Content starts
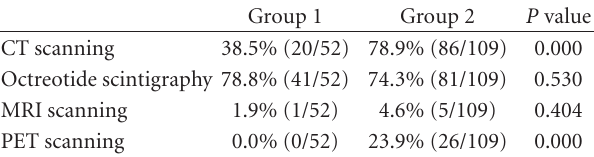
Table 3: Imaging modalities performed at referral.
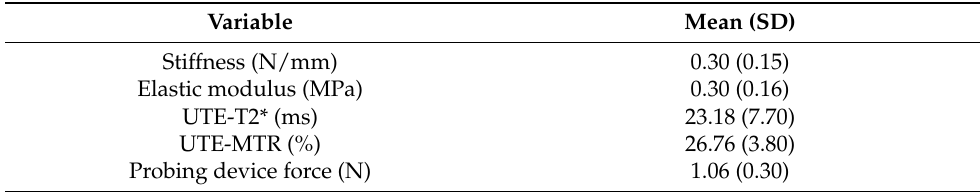
Table 1. Descriptive statistics for outcome and predictor variables ( N = 93).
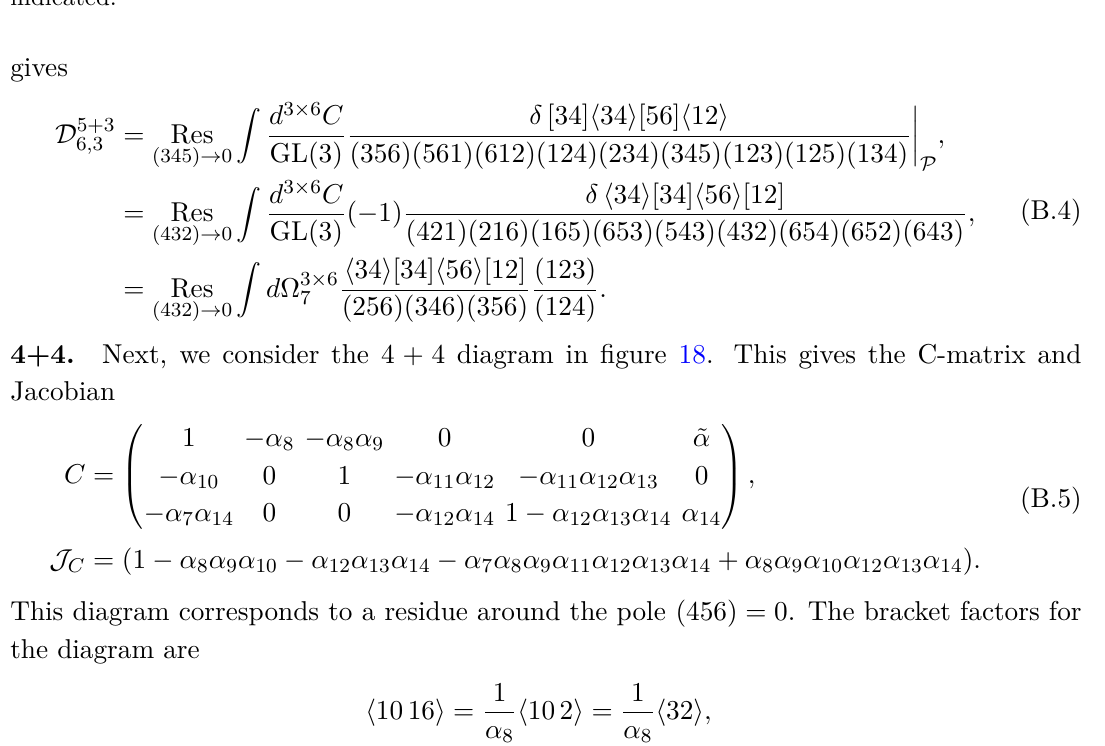
Figure 18 . ‘4+4’ on-shell diagram to be summed over 2 ↔ 4 and 3 ↔ 5 . Edge variables are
Content ends
Directions for this task ▸ Count every line of the material above that includes "Table", giving the total without any other words.

Response to the task ▸ 2